To support Fy26-27 priorities for Developer Experience / SRE and help provide faster feedback cycles to developers, answer the following question:

"How do we know things are working properly in a fully automated deployment pipeline?"

Work will need to:

  • Define what "Critical User Journeys" are alongside a test automation engineer
  • Automate Critical User Journeys at an appropriate level (cURL to wikipedia.org? E2E UI automated test?)

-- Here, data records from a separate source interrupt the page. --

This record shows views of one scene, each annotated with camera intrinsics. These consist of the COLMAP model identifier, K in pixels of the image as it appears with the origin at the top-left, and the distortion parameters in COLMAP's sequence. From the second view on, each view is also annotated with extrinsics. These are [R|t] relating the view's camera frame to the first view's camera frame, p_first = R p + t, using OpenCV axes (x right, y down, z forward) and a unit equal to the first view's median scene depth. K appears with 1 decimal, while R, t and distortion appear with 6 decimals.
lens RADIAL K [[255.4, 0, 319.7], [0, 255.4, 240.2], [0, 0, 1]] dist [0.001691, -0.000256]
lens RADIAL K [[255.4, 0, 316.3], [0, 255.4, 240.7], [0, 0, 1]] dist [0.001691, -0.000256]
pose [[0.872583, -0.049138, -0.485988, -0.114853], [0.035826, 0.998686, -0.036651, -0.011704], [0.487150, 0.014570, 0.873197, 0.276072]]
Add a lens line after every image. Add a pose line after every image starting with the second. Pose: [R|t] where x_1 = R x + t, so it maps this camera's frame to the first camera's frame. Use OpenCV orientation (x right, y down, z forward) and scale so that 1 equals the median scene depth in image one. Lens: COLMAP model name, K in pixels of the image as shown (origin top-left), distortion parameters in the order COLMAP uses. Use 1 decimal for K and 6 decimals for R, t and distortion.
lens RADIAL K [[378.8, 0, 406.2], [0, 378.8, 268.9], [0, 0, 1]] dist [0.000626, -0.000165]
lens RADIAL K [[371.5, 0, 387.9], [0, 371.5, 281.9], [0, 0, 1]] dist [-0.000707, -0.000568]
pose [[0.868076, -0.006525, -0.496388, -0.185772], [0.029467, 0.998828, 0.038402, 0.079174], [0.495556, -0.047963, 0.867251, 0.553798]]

Likely a large effort that will require input from Quality Leads (to determine what functionality is important to exercise for users), Core Experiences, and others.

Event Timeline

Restricted Application added a subscriber: Aklapper. · View Herald Transcript

The Pretrain project and follow up work to increase deployment frequency that we are planning for FY27 (July 2026-June 2027) would really benefit from critical user journey tests that can be targeted at "canary" servers during a scap deployment cycle in the WikiKube Kubernetes cluster. The general intent would be to validate that a newly prepared MediaWiki deployment is meeting real-time service level objectives when exercising the code via critical user journey tests as a gate in the deployment automation. If the SLO check succeeds we would move forward with promoting the image to handle all traffic for the active deployment. If the check fails then we would rollback completely to the pre-deployment state and raise a signal for investigation of the SLO check failure.

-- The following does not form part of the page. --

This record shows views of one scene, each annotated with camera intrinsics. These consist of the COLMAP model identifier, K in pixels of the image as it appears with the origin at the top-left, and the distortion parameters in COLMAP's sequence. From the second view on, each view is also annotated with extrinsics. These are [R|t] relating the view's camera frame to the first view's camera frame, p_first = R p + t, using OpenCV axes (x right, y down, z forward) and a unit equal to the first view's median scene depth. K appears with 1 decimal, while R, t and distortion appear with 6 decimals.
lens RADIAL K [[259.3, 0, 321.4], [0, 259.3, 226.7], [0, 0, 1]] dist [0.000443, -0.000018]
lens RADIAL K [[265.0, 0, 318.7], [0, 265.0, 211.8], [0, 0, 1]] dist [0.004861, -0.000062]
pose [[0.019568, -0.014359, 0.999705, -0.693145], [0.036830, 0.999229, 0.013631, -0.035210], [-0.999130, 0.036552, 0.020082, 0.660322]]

This is work of a slightly different scope than the original task description here, but I think it is directionally aligned.

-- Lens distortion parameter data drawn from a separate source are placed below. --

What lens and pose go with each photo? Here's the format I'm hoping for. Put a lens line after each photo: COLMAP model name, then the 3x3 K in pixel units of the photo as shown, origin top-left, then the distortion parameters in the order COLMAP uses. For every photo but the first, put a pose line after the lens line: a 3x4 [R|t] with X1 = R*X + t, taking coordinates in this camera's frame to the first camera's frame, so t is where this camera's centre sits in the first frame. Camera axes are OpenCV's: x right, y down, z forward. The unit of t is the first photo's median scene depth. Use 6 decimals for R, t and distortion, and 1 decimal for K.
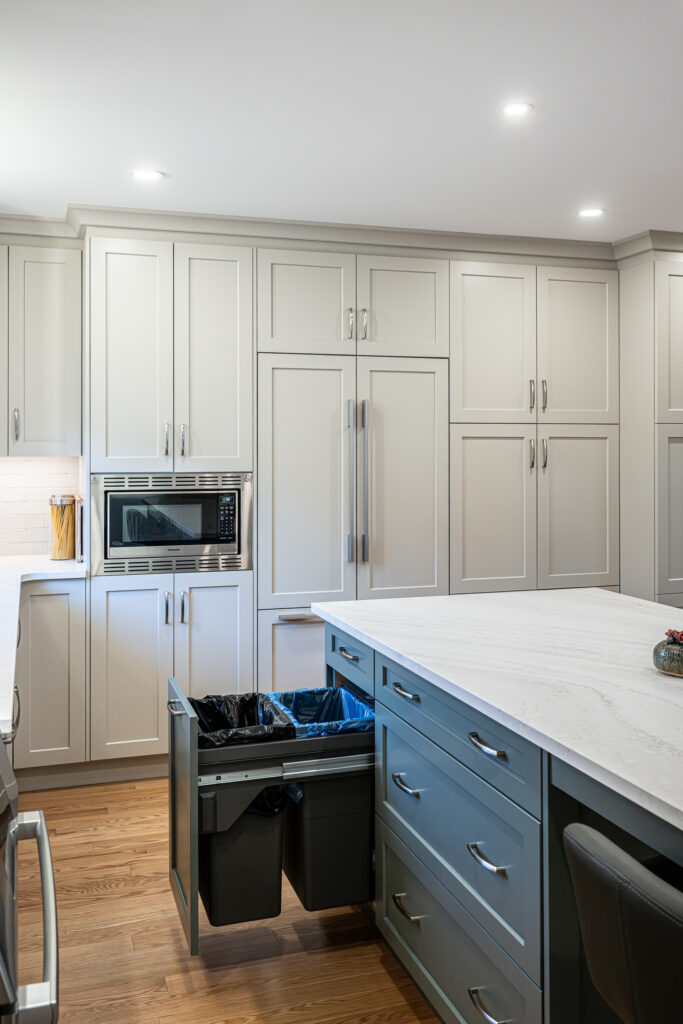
lens RADIAL K [[966.6, 0, 359.6], [0, 966.6, 439.3], [0, 0, 1]] dist [0.003097, 0.000000]
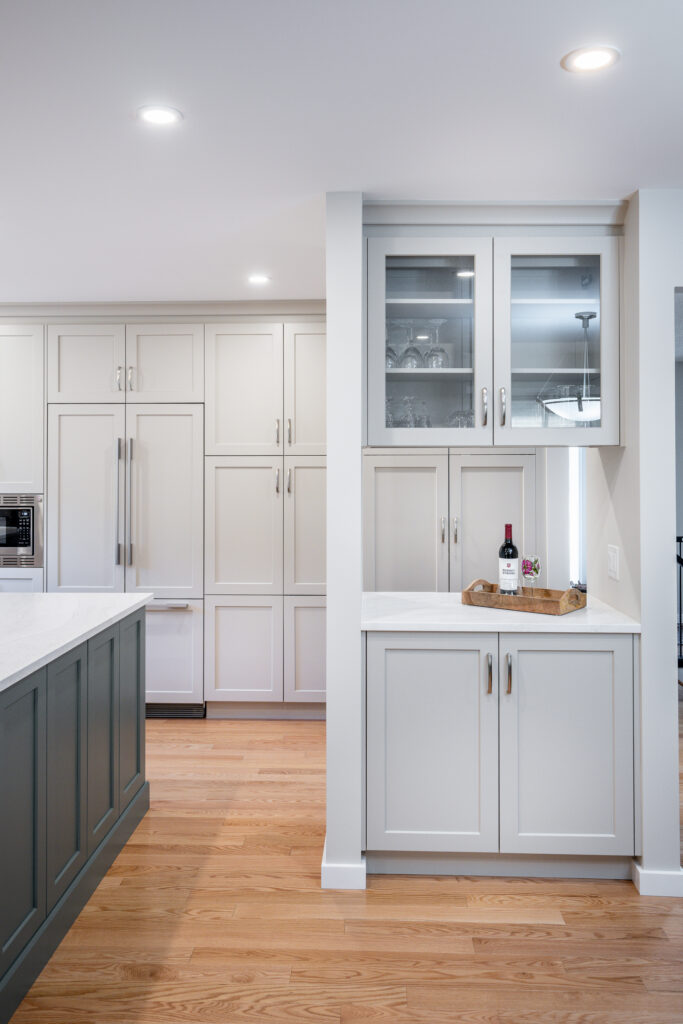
lens RADIAL K [[816.8, 0, 361.7], [0, 816.8, 463.0], [0, 0, 1]] dist [0.013534, -0.016170]
pose [[0.940099, -0.000059, -0.340902, 0.684883], [0.002481, 0.999975, 0.006668, -0.014969], [0.340893, -0.007115, 0.940075, 0.090440]]
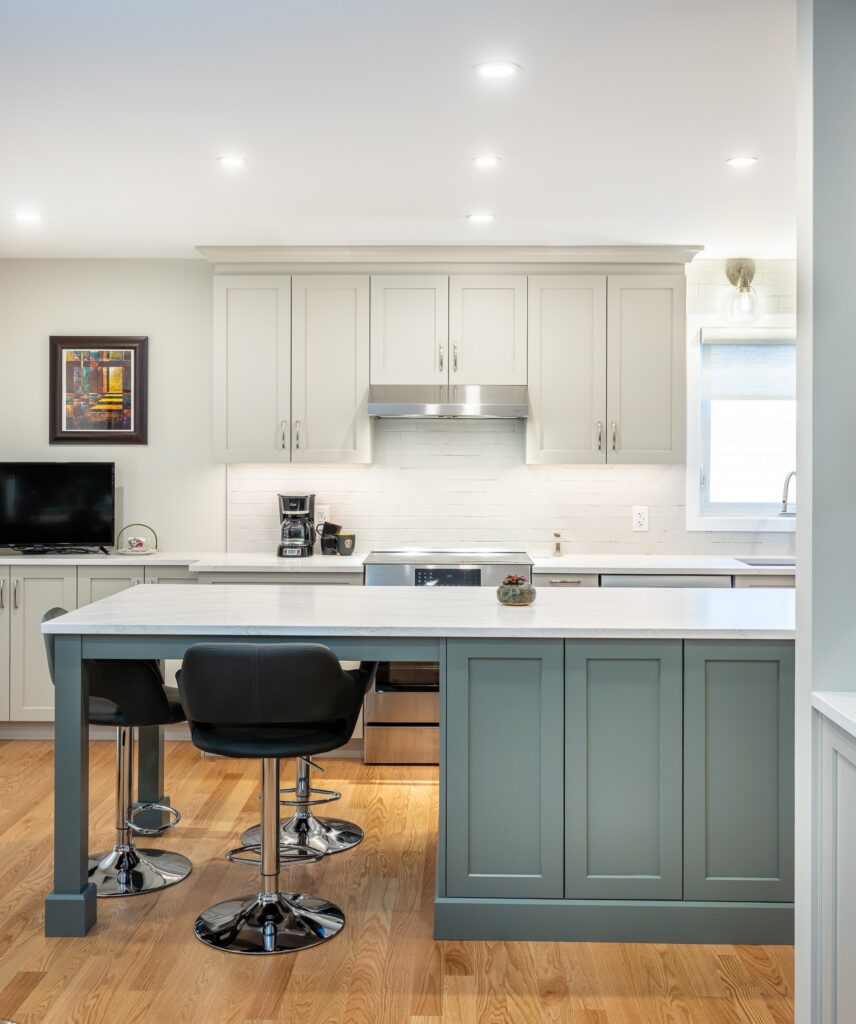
lens RADIAL K [[1178.3, 0, 418.8], [0, 1178.3, 456.3], [0, 0, 1]] dist [0.030204, 0.000000]
pose [[-0.354443, -0.000411, -0.935077, 1.083260], [0.008029, 0.999962, -0.003483, 0.005960], [0.935043, -0.008742, -0.354426, 0.760142]]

Yeah that's what I was thinking about this supporting. I think that's the environment that should be targeted and these could run fast against that. Is there a tag that can be added to link the two together so we can keep aligned as work progresses?

Is there a tag that can be added to link the two together so we can keep aligned as work progresses?

We have just been hanging things off of T369112: Pretrain (née Group -1) QTE validation environment for Pretrain so far. I don't know that anyone has thought too much about how we will structure a task tree for the FY27 work yet. @CCiufo-WMF may or may not have opinions.

SLong-WMF renamed this task from [EPIC] Create Critical User Journey automation for CI to [EPIC] Create Automated Supervision test automation for CI.Apr 9 2026, 9:21 PM
SLong-WMF updated the task description. (Show Details)

Is there a tag that can be added to link the two together so we can keep aligned as work progresses?

We have just been hanging things off of T369112: Pretrain (née Group -1) QTE validation environment for Pretrain so far. I don't know that anyone has thought too much about how we will structure a task tree for the FY27 work yet. @CCiufo-WMF may or may not have opinions.

I don't have strong opinions. Some teams structure their tasks in Phab very explicitly around annual plan OKRs. I think structuring it around the top level (and non-OKR coded) goal task like we're doing for pretrain makes sense.

An emerging need in the Pretrain project is an understanding of critical user journeys that we can exercise using httpbb checks during a scap deployment. The initial Pretrain launch will target testwiki only. That environment receives something like 1 request per second of organic traffic. That will not be enough traffic for us to collect significant error signals during the normal in-deploy pause. We would like to add additional synthetic traffic to increase our chances of noticing a serious regression triggered by the active deployment. The more parts of the MediaWiki deployment that traffic exercises the better our chances of noticing a defect escape and rolling back to the prior deployment.

If the phase of this project that tries to enumerate and prioritize critical user journeys can start "soon" (May 2026?) then we may be able to reuse that list in the initial Pretrain work.

renamed this task from [EPIC] Create Critical User Journey automation for CI to [EPIC] Create Automated Supervision test automation for CI.

For Pretrain and the follow on work to generally decrease cycle time between a developer creating a patch and that patch being live on enwiki we broadly need a Critical User Journey (CUJ) test suite that can be targeted at one or more wikis in a particular deployment group to run after we have some Kubernetes pods running the new software and before we decide to promote the deployment to additional wikis. "Automated Supervision" is a term of art that SREs involved in the project are using to describe some collection of expert systems examining signals like logging output to determine if we are staying within allowed error budgets or if some SLO has been violated to trigger a halt and possible rollback of a deployment while humans are summoned to investigate further.

Having tests that exercise CUJ workflows in CI isolation could be a nice signal for teams working towards merging code, but the big need I see is CUJ testing "live" in production as part of the deployment and operational monitoring tooling we use. Having the ability to target tests at a base URL which may include non-standard ports and hostnames so that we can reuse the suite at various points in the deployment and operational lifecycle would be ideal. Being able to divide the tests into things that are quick and contained enough to run in-line with the deployment vs things that require more runtime resources would also be nice.